Loss Functions – Choosing the Best Loss Function for Binary Classification

loss-functions

I work in a problem domain where people often report ROC-AUC or AveP (average precision). However, I recently found papers that optimize Log Loss instead, while yet others report Hinge Loss.

While I understand how these metrics are calculated, I am having a hard time understanding the trade-offs between them and which is good for what exactly.

When it comes to ROC-AUC vs Precision-Recall, this thread discusses how ROC-AUC-maximization can be seen as using a loss optimization criteria that penalizes "ranking a true negative at least as large as a true positive" (assuming that higher scores correspond to positives). Also, this other thread also provides a helpful discussion of ROC-AUC in contrast to Precision-Recall metrics.
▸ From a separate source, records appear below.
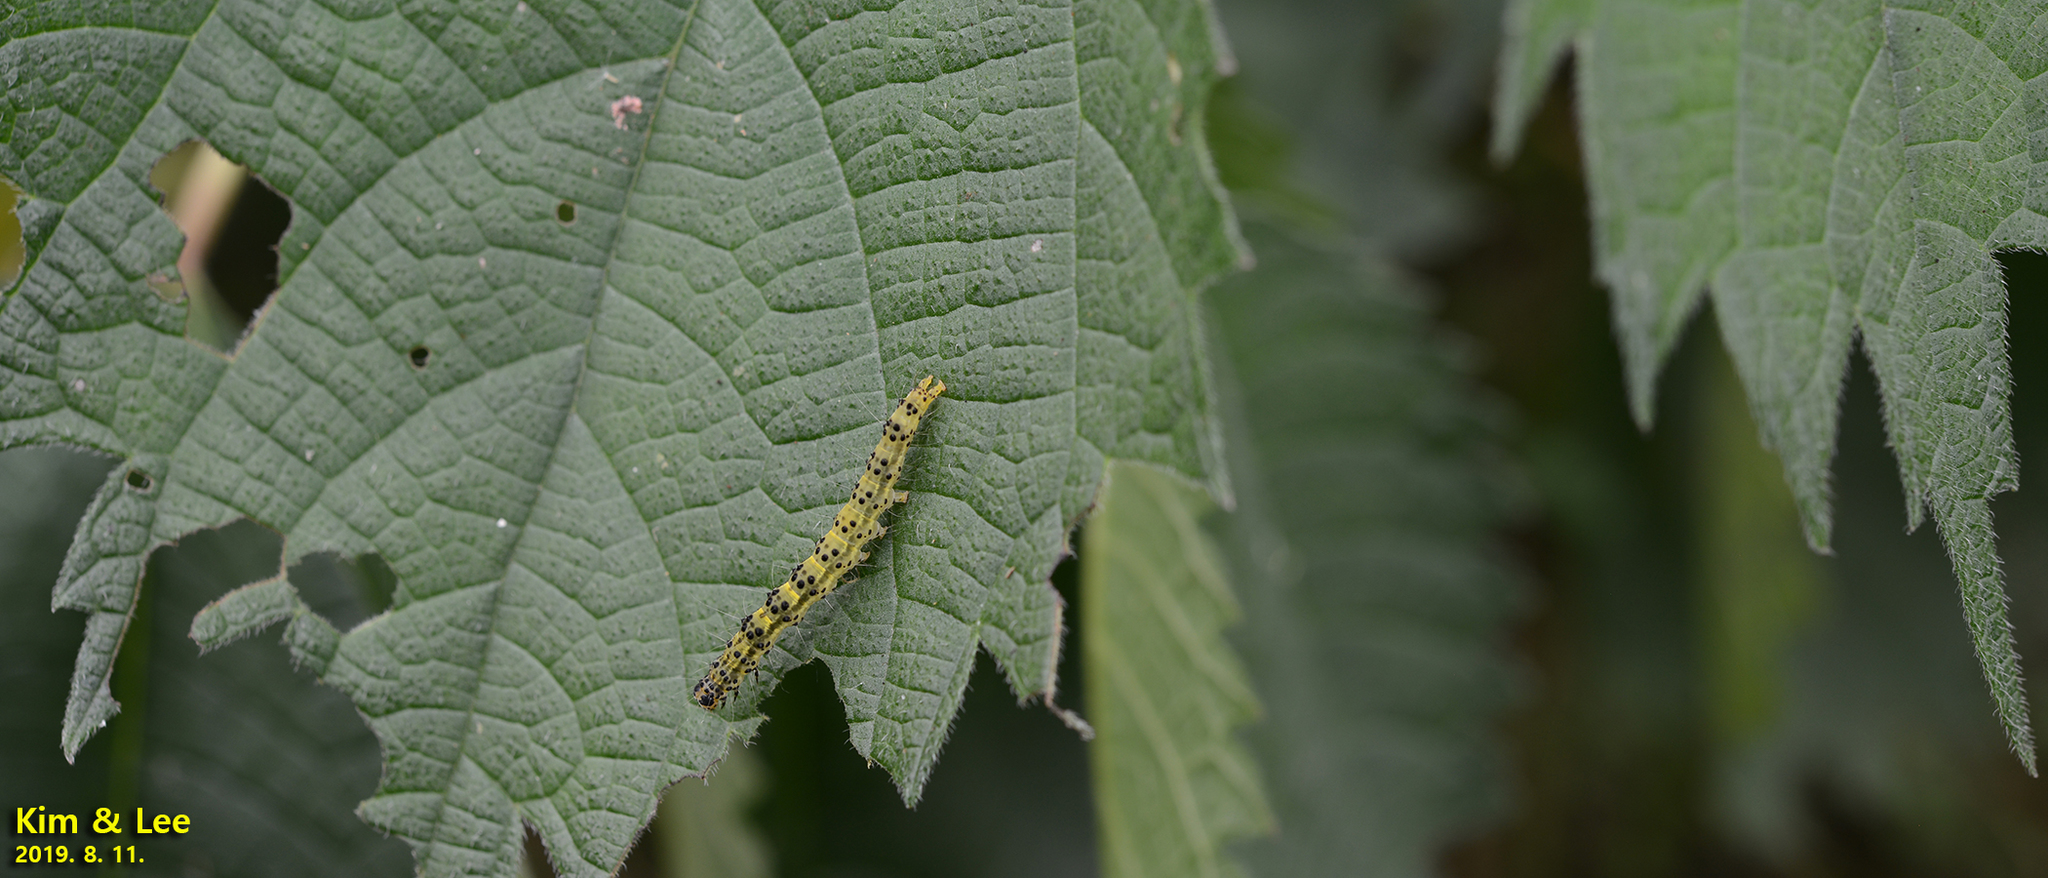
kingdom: Animalia
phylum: Arthropoda
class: Insecta
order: Lepidoptera
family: Erebidae
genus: Hypena
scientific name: Hypena amica
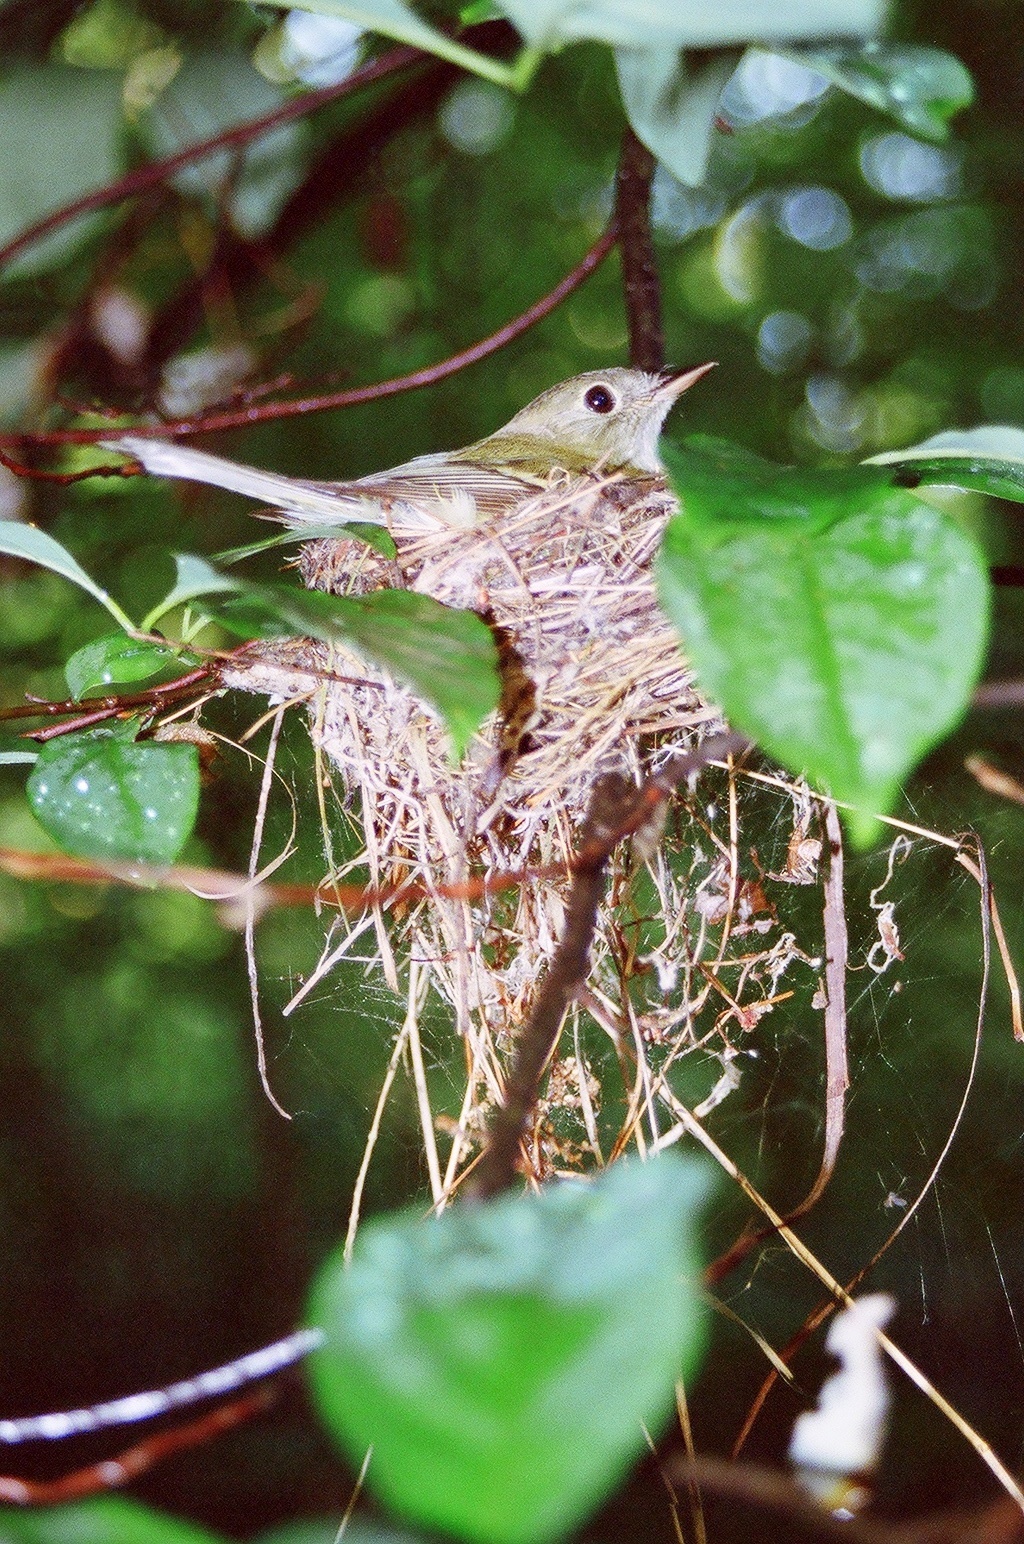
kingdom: Animalia
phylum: Chordata
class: Aves
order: Passeriformes
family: Tyrannidae
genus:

However, for what type of problems would log loss be preferred over, say, ROC-AUC, AveP or the Hinge loss? Most importantly, what types of questions should one ask about the problem when choosing between these loss functions for binary classification?

Best Answer

The state-of-the-art reference on the matter is [1]. Essentially, it shows that all the loss functions you specify will converge to the Bayes classifier, with fast rates.

Choosing between these for finite samples can be driven by several different arguments:

  1. If you want to recover event probabilities (and not only classifications), then the logistic log-loss, or any other generalized linear model (Probit regression, complementary-log-log regression,...) is a natural candidate.
  2. If you are aiming only at classification, SVM may be a preferred choice, since it targets only observations at the classification buondary, and ignores distant observation, thus alleviating the impact of the truthfulness of the assumed linear model.
  3. If you do not have many observations, then the advantage in 2 may be a disadvantage.
  4. There may be computational differences: both in the stated optimization problem, and in the particular implementation you are using.
  5. Bottom line- you can simply try them all and pick the best performer.

[1] Bartlett, Peter L, Michael I Jordan, and Jon D McAuliffe. “Convexity, Classification, and Risk Bounds.” Journal of the American Statistical Association 101, no. 473 (March 2006): 138–56. doi:10.1198/016214505000000907.